- TASK REQUIREMENTS
Print the entries below word for word; the pictures stay out of your copy.
───
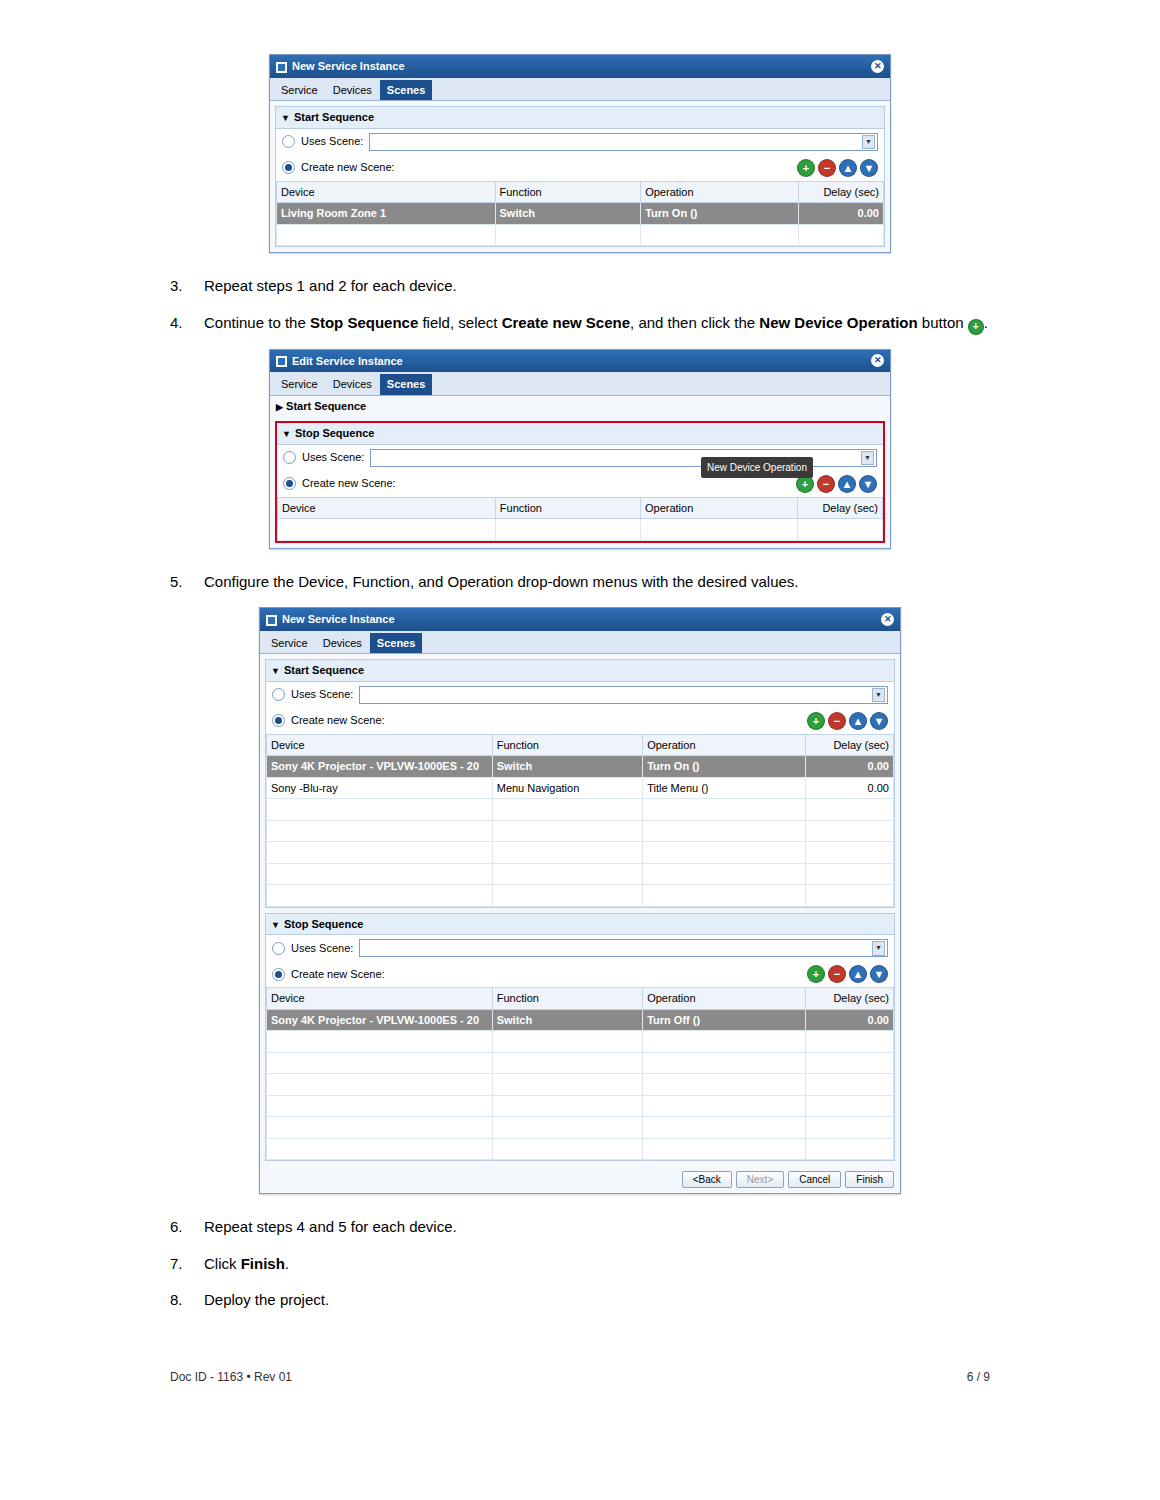New Service Instance ✕
Service Devices Scenes
▼Start Sequence
Uses Scene:
Create new Scene: + − ▲ ▼
| Device | Function | Operation | Delay (sec) |
| --- | --- | --- | --- |
| Living Room Zone 1 | Switch | Turn On () | 0.00 |
3. Repeat steps 1 and 2 for each device.
4. Continue to the Stop Sequence field, select Create new Scene, and then click the New Device Operation button +.
Edit Service Instance ✕
Service Devices Scenes
▶ Start Sequence
▼Stop Sequence
Uses Scene:
Create new Scene: + − ▲ ▼
| Device | Function | Operation | Delay (sec) |
| --- | --- | --- | --- |
New Device Operation
5. Configure the Device, Function, and Operation drop-down menus with the desired values.
New Service Instance ✕
Service Devices Scenes
▼Start Sequence
Uses Scene:
Create new Scene: + − ▲ ▼
| Device | Function | Operation | Delay (sec) |
| --- | --- | --- | --- |
| Sony 4K Projector - VPLVW-1000ES - 20 | Switch | Turn On () | 0.00 |
| Sony -Blu-ray | Menu Navigation | Title Menu () | 0.00 |
▼Stop Sequence
Uses Scene:
Create new Scene: + − ▲ ▼
| Device | Function | Operation | Delay (sec) |
| --- | --- | --- | --- |
| Sony 4K Projector - VPLVW-1000ES - 20 | Switch | Turn Off () | 0.00 |
<Back Next> Cancel Finish
6. Repeat steps 4 and 5 for each device.
7. Click Finish.
8. Deploy the project.
Doc ID - 1163 • Rev 01 6 / 9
───
- EXERCISE RESPONSE
New Service Instance ✕
Service Devices Scenes
▼Start Sequence
Uses Scene:
Create new Scene: + − ▲ ▼
| Device | Function | Operation | Delay (sec) |
| --- | --- | --- | --- |
| Living Room Zone 1 | Switch | Turn On () | 0.00 |
3. Repeat steps 1 and 2 for each device.
4. Continue to the Stop Sequence field, select Create new Scene, and then click the New Device Operation button +.
Edit Service Instance ✕
Service Devices Scenes
▶ Start Sequence
▼Stop Sequence
Uses Scene:
Create new Scene: + − ▲ ▼
| Device | Function | Operation | Delay (sec) |
| --- | --- | --- | --- |
New Device Operation
5. Configure the Device, Function, and Operation drop-down menus with the desired values.
New Service Instance ✕
Service Devices Scenes
▼Start Sequence
Uses Scene:
Create new Scene: + − ▲ ▼
| Device | Function | Operation | Delay (sec) |
| --- | --- | --- | --- |
| Sony 4K Projector - VPLVW-1000ES - 20 | Switch | Turn On () | 0.00 |
| Sony -Blu-ray | Menu Navigation | Title Menu () | 0.00 |
▼Stop Sequence
Uses Scene:
Create new Scene: + − ▲ ▼
| Device | Function | Operation | Delay (sec) |
| --- | --- | --- | --- |
| Sony 4K Projector - VPLVW-1000ES - 20 | Switch | Turn Off () | 0.00 |
<Back Next> Cancel Finish
6. Repeat steps 4 and 5 for each device.
7. Click Finish.
8. Deploy the project.
Doc ID - 1163 • Rev 01 6 / 9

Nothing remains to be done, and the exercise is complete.